One day I spoke to D-man, he asked how things were going and I admitted I was less than pleased concerning my employment. He told me to take a walk with him and he pointed out how everyone else was just as miserable as I was, and that the only thing he could really do was try to find somewhere I would fit in where I could be moderately happier, and also make his management equally pleased in my placement. He said he would “work on it”, and he was honest enough to tell me that I shouldn't hold my breath. He did put forth the effort though; there was a man in Electronics that was very depressed with the work there. He wasn't a man who considered himself technologically knowledgeable and he felt he would be happier with more “simple labor” as he put it. I liked electronics plenty, I liked working around electronics, and I was a hard-core gamer. This would work out best for both of us to switch places, as D-man thought. And so, with little fanfare my life was changed.

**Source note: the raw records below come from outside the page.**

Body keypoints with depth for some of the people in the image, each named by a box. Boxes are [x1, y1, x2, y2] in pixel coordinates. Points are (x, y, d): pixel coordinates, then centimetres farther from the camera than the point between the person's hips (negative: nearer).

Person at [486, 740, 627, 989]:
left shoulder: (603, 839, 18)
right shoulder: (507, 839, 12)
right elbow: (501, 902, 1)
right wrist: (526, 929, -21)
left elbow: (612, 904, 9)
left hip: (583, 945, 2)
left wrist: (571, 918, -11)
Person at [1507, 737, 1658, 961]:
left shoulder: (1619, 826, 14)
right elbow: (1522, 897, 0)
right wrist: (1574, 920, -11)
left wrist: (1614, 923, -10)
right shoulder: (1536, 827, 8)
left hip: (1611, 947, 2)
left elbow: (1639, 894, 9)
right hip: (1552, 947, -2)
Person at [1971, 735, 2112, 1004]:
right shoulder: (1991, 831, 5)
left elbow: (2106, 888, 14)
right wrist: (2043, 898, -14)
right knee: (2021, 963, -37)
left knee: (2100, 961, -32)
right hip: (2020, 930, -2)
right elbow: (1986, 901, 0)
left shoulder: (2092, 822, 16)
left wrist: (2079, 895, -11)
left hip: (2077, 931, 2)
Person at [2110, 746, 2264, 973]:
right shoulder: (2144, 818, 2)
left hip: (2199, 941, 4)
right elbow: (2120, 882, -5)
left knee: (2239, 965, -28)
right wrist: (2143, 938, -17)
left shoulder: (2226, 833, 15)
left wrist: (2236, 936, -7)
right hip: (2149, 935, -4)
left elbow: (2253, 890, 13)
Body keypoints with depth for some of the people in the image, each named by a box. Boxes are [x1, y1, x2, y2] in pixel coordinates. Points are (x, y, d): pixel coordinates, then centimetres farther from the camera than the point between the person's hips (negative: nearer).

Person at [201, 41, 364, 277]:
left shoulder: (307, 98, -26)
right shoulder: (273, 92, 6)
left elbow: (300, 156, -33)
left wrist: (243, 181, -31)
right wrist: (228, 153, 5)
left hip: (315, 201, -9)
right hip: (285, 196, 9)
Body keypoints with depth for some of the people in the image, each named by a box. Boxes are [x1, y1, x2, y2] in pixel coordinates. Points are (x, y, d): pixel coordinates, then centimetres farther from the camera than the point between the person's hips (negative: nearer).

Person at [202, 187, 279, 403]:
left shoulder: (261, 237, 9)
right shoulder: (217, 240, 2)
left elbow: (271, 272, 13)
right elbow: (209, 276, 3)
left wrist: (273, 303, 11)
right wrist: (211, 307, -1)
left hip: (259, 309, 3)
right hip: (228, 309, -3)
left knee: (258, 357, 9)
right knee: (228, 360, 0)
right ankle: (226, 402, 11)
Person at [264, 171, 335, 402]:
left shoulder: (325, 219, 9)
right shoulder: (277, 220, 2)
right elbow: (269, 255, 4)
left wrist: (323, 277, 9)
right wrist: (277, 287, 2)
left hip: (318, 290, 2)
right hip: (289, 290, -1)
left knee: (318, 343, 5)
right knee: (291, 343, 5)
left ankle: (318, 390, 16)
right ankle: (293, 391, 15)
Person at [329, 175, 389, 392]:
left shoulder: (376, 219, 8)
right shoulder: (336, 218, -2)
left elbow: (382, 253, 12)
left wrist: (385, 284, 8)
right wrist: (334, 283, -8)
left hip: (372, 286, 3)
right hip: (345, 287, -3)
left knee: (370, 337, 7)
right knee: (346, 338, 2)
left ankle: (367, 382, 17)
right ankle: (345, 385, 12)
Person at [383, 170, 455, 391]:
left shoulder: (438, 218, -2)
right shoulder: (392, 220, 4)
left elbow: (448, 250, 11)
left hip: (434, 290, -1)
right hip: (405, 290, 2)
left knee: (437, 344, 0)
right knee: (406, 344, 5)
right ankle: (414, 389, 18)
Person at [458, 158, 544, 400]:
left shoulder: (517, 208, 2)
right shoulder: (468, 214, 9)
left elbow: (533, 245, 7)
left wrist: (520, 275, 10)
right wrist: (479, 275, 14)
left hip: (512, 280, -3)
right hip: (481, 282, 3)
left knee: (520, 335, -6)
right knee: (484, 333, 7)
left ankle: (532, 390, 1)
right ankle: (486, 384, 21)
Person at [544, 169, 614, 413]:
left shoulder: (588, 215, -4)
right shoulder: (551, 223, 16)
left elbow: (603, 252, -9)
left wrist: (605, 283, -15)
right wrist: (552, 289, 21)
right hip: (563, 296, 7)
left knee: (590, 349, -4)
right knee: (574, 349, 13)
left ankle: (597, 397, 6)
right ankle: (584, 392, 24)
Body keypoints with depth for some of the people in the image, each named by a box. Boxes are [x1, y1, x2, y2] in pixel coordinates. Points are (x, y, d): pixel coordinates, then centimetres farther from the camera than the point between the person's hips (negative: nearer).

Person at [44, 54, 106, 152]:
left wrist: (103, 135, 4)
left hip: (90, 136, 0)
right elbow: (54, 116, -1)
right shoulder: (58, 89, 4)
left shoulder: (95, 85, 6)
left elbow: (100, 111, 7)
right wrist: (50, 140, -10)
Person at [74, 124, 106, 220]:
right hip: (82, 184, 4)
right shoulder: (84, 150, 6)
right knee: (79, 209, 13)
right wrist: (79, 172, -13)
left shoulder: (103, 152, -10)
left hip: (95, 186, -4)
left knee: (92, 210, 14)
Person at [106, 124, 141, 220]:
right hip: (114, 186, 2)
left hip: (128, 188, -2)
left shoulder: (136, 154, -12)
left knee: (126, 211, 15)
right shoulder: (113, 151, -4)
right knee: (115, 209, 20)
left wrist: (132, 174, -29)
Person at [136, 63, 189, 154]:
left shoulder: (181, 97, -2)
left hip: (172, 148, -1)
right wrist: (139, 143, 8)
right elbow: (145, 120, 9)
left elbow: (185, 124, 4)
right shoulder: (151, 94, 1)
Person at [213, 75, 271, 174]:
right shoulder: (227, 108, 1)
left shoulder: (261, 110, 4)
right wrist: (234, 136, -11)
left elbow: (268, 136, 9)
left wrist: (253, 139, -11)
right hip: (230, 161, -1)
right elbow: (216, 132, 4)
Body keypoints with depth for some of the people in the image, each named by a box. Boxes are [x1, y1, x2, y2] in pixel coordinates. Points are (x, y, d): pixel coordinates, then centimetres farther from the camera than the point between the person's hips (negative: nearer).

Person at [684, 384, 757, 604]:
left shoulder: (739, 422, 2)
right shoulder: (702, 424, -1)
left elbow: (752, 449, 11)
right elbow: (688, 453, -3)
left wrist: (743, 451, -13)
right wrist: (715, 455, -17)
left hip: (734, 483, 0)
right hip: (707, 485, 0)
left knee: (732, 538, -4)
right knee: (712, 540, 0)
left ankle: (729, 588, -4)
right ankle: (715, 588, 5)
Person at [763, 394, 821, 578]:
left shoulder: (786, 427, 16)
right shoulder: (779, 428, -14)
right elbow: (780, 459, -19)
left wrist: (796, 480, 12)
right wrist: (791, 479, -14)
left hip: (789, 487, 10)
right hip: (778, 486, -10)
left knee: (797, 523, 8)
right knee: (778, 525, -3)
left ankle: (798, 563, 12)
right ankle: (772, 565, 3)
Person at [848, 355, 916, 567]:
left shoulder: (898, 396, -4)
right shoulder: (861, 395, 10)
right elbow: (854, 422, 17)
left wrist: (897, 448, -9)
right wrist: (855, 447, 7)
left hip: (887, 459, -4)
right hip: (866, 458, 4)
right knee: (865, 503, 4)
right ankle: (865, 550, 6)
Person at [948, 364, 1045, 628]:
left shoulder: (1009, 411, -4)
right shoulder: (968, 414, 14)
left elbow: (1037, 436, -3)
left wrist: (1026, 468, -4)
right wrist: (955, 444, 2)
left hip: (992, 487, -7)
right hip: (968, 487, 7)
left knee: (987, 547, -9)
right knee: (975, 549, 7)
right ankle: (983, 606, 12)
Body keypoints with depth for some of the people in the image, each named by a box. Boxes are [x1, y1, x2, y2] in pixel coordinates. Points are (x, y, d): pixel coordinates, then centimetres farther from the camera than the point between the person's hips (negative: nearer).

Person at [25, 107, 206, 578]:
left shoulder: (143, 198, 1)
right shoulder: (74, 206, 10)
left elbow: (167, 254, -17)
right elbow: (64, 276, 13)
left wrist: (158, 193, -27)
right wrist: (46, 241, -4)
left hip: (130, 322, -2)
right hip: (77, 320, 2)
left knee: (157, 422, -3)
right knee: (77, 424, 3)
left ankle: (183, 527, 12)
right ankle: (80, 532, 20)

The day was very ordinary for someone starting out, there was a new routine that had to be learned and D-man helped my transition easily. I had to account for my freight, line-by-line, item-by-item. I had to move my freight off the pallets and onto the floor by a certain time. I had to then make sure my section was zoned off, and by zoned off I mean that it would have to look perfect, all boxes facing forward with no gaps. I understood these requirements and made movements to accomplish them all the while keeping my eyes open for thieves. It was during this first full day in the new department that I would meet Andy. Andy is of moderate height, stocky, with a permanent goatee, and ever-present black hat. I think that Andy has had that same black baseball cap for his entire life, as it never ages or changes. It is always there. Andy is shy at first with people, as much I am. I recall shaking his hand and asking him if he was a gamer. He mentioned KOTOR. We have been friends ever since. Elsewhere in the department was Janet, and as we had two Janets in the department this Janet was labeled “English Janet”. English Janet had a wicked sense of humor and not much patience for stupidity. She and I got along for as little as we worked together. At this time I also met my new direct Boss, Janet-Janet. Janet Prime was a middle aged woman with coke bottle glasses, a tremendously, ridiculously long ponytail. Janet and I never did get along, as at first meeting she sized me up and rolled her eyes, snapping her gum while walking around, showing me trouble areas. If ever you've had someone try to blame you for being you, this was she and this was that moment. I stood there and let her tear into me, despite the fact she didn't have anything to criticize me about yet. She would find something soon enough. I told her that I was looking forward to working with her. She said, “Yeah, I bet you do, we'll see”. Interesting times were soon to follow.